▶ Extracted text
···

Wednesday, June 12, 2019

What I'm Watching Wednesday

Even though my beloved Dallas Stars haven't been on the ice in weeks, I guess I'll watch some of game 7 tonight.  Maybe I'll take a long bubble bath instead.  IDK.  I'd like to see St. Louis win.  Because.  Ew.  Boston.  And O'Reilly's got a good beard.

Time to talk about The Bachelorette!  Last week’s episode ended with a confrontation between the Lukes (Luke P and the other Luke whose last initial I've already forgotten).  Last night's episode opened with the group at a cocktail party still in Rhode Island.  Luke P is surrounded by his haters and he either doesn't realize how much the guys dislike him or he really doesn't give a rat's ass.  He has clearly adopted the classic "I'm not here to make friends" attitude.  Other Luke was outfoxed by his dim-witted namesis.  He quickly realized there could only be one Luke and decided to go home and work on his tequila company.  He pulled Hannah aside before she could start handing out boutonniere's, used the manners his mama taught him, said thank you for having me and just walked away.  Awkward.  And then that damn Chris Harrison sneaked into the room and snagged one of the roses off the table.  Wait.  What????  Why not just go with the flow and give that rose to another guy? 

Ultimately, Hannah eliminated a couple of guys I had never seen before (seriously, I think they were just seat fillers like they have at awards shows) and JPJ.  John Paul Jones, the show’s most irreverent, confusing contestant, meme-generator and best floppy hair award winner.  This is the man who taught himself how to ride a unicycle in a half-hour, the man who happily ate chicken nuggets as drama unfolded around him and screamed like a girl when he was hooked up to the labor simulator.  Why wasn't there a #SaveJPJ movement last night?  The producers had already booked flights and hotel rooms in Scotland and could’ve brought him along.  There was no #Justice4JPJ and KJ was devastated.  She said she's going to slide into JPJ's DM's and say something witty like, "meet your future wife."  Ha!  Ha!  Ha!

···

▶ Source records
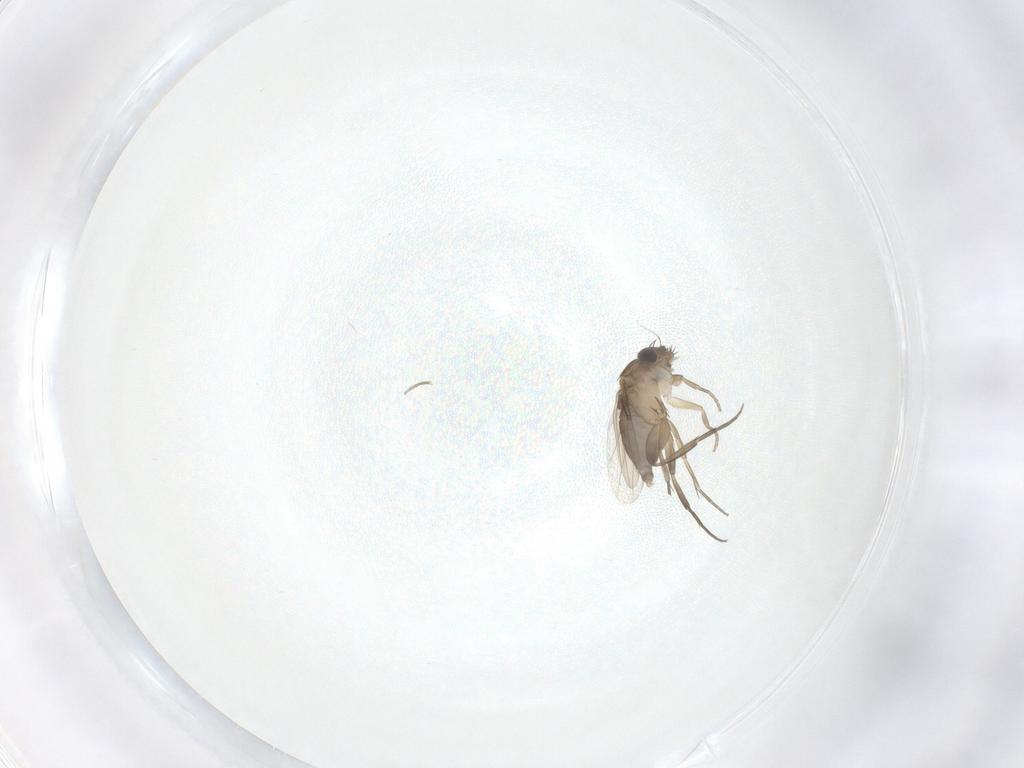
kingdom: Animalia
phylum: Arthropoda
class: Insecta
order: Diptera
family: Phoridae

···

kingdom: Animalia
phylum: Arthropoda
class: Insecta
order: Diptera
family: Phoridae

···

▶ What you need to do
a. In the blog post, what did Other Luke decide to go home and work on?
b. Reproduce the stretch of the blog post from "Wednesday, June 12, 2019" through "a good beard.".
The entries have no connection to the blog post.

▶ Answers provided
a. His tequila company.

b.
Wednesday, June 12, 2019

What I'm Watching Wednesday

Even though my beloved Dallas Stars haven't been on the ice in weeks, I guess I'll watch some of game 7 tonight.  Maybe I'll take a long bubble bath instead.  IDK.  I'd like to see St. Louis win.  Because.  Ew.  Boston.  And O'Reilly's got a good beard.